Task goal ▸
Only the lines that hold "Baoruihua" should be in the answer, each copied from the data below.

Task data ▸
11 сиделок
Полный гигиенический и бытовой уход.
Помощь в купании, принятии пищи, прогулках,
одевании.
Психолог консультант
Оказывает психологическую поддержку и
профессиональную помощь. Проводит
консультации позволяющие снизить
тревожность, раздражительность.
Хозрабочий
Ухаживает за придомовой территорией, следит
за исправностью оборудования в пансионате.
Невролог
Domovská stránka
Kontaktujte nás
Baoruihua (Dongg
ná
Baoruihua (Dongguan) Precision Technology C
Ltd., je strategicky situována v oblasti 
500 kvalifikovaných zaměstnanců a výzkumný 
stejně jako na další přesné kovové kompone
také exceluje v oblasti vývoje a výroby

--

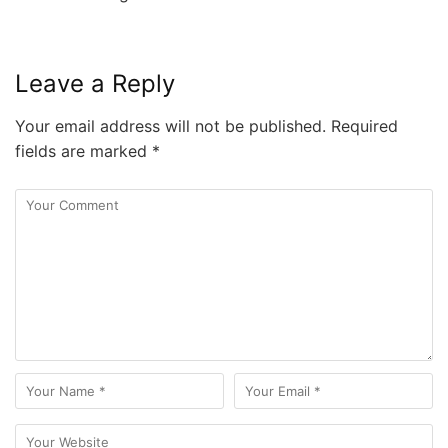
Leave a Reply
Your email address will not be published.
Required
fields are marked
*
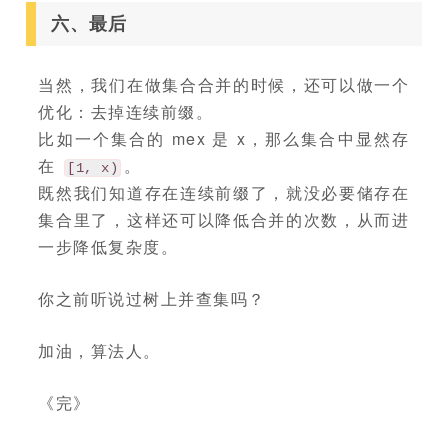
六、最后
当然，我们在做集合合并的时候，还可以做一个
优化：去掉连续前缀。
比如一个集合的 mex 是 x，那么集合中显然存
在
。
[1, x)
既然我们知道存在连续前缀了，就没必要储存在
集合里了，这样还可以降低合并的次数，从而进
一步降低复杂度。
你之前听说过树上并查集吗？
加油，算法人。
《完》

==

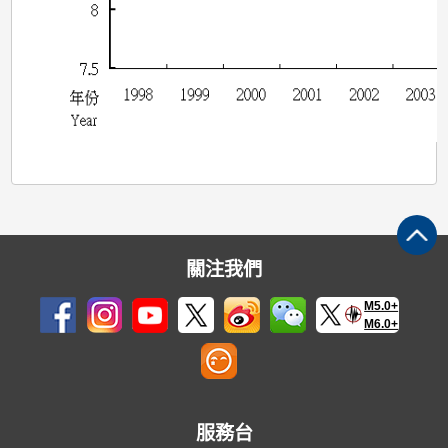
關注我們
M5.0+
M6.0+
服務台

Response to this task ▸
Baoruihua (Dongg
Baoruihua (Dongguan) Precision Technology C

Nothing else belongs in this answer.